On a QPU the constants are called uniforms, and the on chip high speed storage area for vertices is called VPM (vertex and primitive memory).
So what machinery does the QPU have to support this?
- This essentially means the programmer must directly deal with branch delay slots (3), thread switch delays (2), and hazards and latencies.
- Basically there is just an additional set of rules to follow to make your program work correctly.
- Each instruction typically has three slots that execute concurrently: add-operation, mul-operation and control operations. eg:
add r0, r1, r2; fmul ra0, r2, r3; ldtmu0
Registers: All registers are 32 bits wide, and 16 lanes wide.
- 4 Fast Registers (accumulators), supporting back to back read/writes. r0, r1, r2, r3.
- 32 bank A registers. ra0, ra1, ..., ra31. These need a cycle delay between writing and reading the same register.
- 32 bank B registers. rb0, rb1, ..., rb31. These need a cycle delay between writing and reading the same register.
- The fast and bank registers are there to strike a balance between performance, latency, power usage and instruction encoding size.
- The tightly coupled support units are accessed by the QPU using peripheral registers.
- r4 is typically the result of a maths functional unit (log, exp, etc) or a texture fetch.
- ra32...ra63 to access vpm, unif, etc...
- ra32...ra64 to access vpm, unif, etc... eg.
mov r0, unif // load next uniform into r0
mov.nz r0, r1, r2 // r0 is only updated in those lanes with zero flag not set bra.anyz ... // branch is taken if any lane z flag is set bra.allz ... // branch is taken if all lane's z flag is set
Rotator (lane shift)
- Allows inter-lane data access, eg.
mov r0, r1 << 8 // r0 = [r1:8, r1:9, ..., r1:7] // not to be confused with bit shift
- Allow exchange of data between packed byte and float formats etc.
No direct loads and stores to memory.
Random access reads via texture lookup
mov t0s, address ... as many instructions as you can here to hide latency of up to 16 fetches ... <addop>; <mulop> ; ldtmu0 // texture value available in r4 in next cycle mov r0, r4 // texture/memory result returns via r4 = [ *address:0, *address:1, ..., *address:15 ]

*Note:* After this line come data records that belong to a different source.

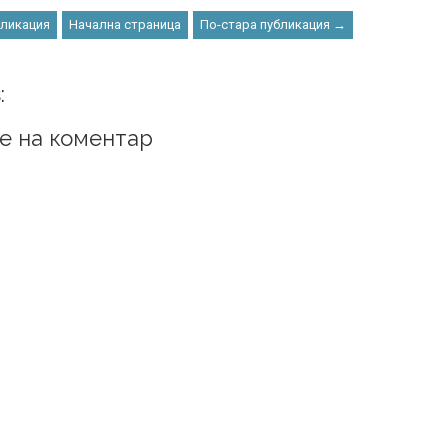
бликация
Начална страница
По-стара публикация →
:
е на коментар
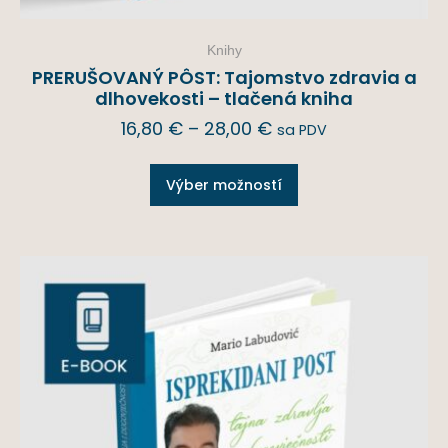
Knihy
PRERUŠOVANÝ PÔST: Tajomstvo zdravia a
dlhovekosti – tlačená kniha
16,80
€
–
28,00
€
sa PDV
Výber možností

- Common (same value per SIMD lane) sequential reads via Uniforms. eg
mov r0, unif // u = *unif++; r0 = [u, u, ...., u ]
- Individual (unique value per SIMD lane) sequential reads via VPM.
mov r0, vpm // r0 = [*(vpm + vertex_stride*0), ..., *(vpm+vertex_stride*15], vpm += attribute_step
- Individual (unique value per SIMD lane) squential writes via VPM.
mov vpm, r0 // *(vpm + vertex_stride*0) = r0:0, ... *(vpm + vertex_stride*1) = r0:15, vpm += attribute_step
VPM management is explicit. That is, it is typically transferred to and from L2/SDRAM in blocks using DMA. So a program typically DMAs data into VPM, processes it and writes new results to VPM, and then does a DMA transfer to place the result in L2/SDRAM.
Tile Buffer. The other main method of memory access for rasterization and blending is the tile buffer. By rendering the scene in tiles (locality), this saves round tripping through the memory hierarchy for framebuffer access.